[Provided passage]
────────────────────
I thought gumming up the carb was the worst about ethanol, until I experienced the rubber and plastic hardening and cracking. I have been buying the premixed cans of gas from the hardware store. I know, I know, it's way more expensive but so easy to manage. Equipment has been running great for years.


----------



## Deadlawn (Sep 8, 2020)

gkaneko said:


> I thought gumming up the carb was the worst about ethanol, until I experienced the rubber and plastic hardening and cracking.


The worst thing about ethanol in gas is the phase separation - that is its ability to collect water and rot out your gas lines, not to mention cause hard starting if you're lucky and no starting if you're not. You will know your gas lines are rotted out when your garage or shed floor is covered with gasoline.


----------



## gmorf33 (Jul 30, 2019)

PodScot said:


> gmorf33 said:
> 
> 
> > Something like this?
> ...


So i finally got around to working on this over the weekend. I replaced the carb, primer bulb, spark plug, air filter, fuel filter & lines. Got it all buttoned up and put some fresh MotoMix gas in it. I'm still having pretty much the same issue. It'll run on full/half-choke, but dies after 1-3 seconds as soon as i put the choke to "run" position.

I'm following the start instructions: Prime bulb 6-8 times, set choke to full, pull up to 4 times, set choke to half, pull up to 8 times, let run for 30 seconds, set choke to 'run'.
────────────────────
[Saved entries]

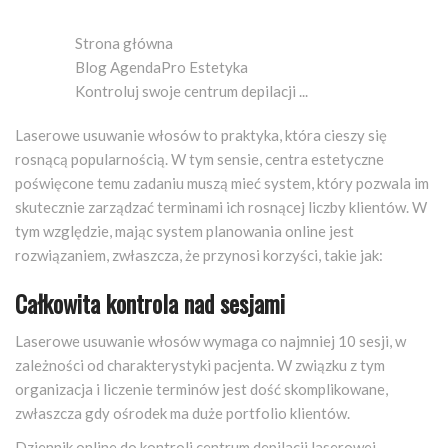
Strona główna
Blog AgendaPro Estetyka
Kontroluj swoje centrum depilacji ...
Laserowe usuwanie włosów to praktyka, która cieszy się
rosnącą popularnością. W tym sensie, centra estetyczne
poświęcone temu zadaniu muszą mieć system, który pozwala im
skutecznie zarządzać terminami ich rosnącej liczby klientów. W
tym względzie, mając system planowania online jest
rozwiązaniem, zwłaszcza, że przynosi korzyści, takie jak:
Całkowita kontrola nad sesjami
Laserowe usuwanie włosów wymaga co najmniej 10 sesji, w
zależności od charakterystyki pacjenta. W związku z tym
organizacja i liczenie terminów jest dość skomplikowane,
zwłaszcza gdy ośrodek ma duże portfolio klientów.
Dziennik online do kontroli centrum depilacji laserowej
────────────────────
[Task list]
[1] Decide whether each statement below agrees with the forum thread on ethanol fuel, answering yes or no and quoting the deciding words of the thread: (a) The first poster has been buying premixed cans of gas from the hardware store. (b) Deadlawn calls gumming up the carb the worst thing about ethanol in gas. (c) After the part replacements, gmorf33's engine keeps running once the choke is set to "run".
[2] Proceed with the forum thread on ethanol fuel, writing on from the point where it stops.

[Outputs by task]
[1]
(a) Yes: "I have been buying the premixed cans of gas from the hardware store."
(b) No: "The worst thing about ethanol in gas is the phase separation"
(c) No: "dies after 1-3 seconds as soon as i put the choke to "run" position."

[2]
I can get it started on the half choke very easily and it will run for minutes without issue, but as soon as i set choke to 'run' it dies every time.

I was suspect of the gas cap, so i tried this all again but opened up the cap to allow airflow, but it's the same problem.

Since i've replaced everything outside of the engine, that leads me to think there's something wrong w/ the engine itself.. what could it be? Do these have values like a mower that might need cleaned up/adjusted? Do i need to adjust the carb? Any thoughts?


----------



## gmorf33 (Jul 30, 2019)

https://www.gardentoolexpert.com/leaf-blower-only-works-on-choke-heres-why

This seems to go through much of what i've done, but the only remaining item is adjusting the carb. I saw several articles that basically say the same thing, so i guess i'll watch Small Engine Saloon's video on that and try that. If that don't work, i'm probably trashing this blower and getting a battery powered one lol.


----------



## Deadlawn (Sep 8, 2020)

What brand of engine is in this blower?


----------



## gmorf33 (Jul 30, 2019)

Deadlawn said:


> What brand of engine is in this blower?


It's a Toro T25 powervac blower.


----------



## PodScot (Mar 18, 2021)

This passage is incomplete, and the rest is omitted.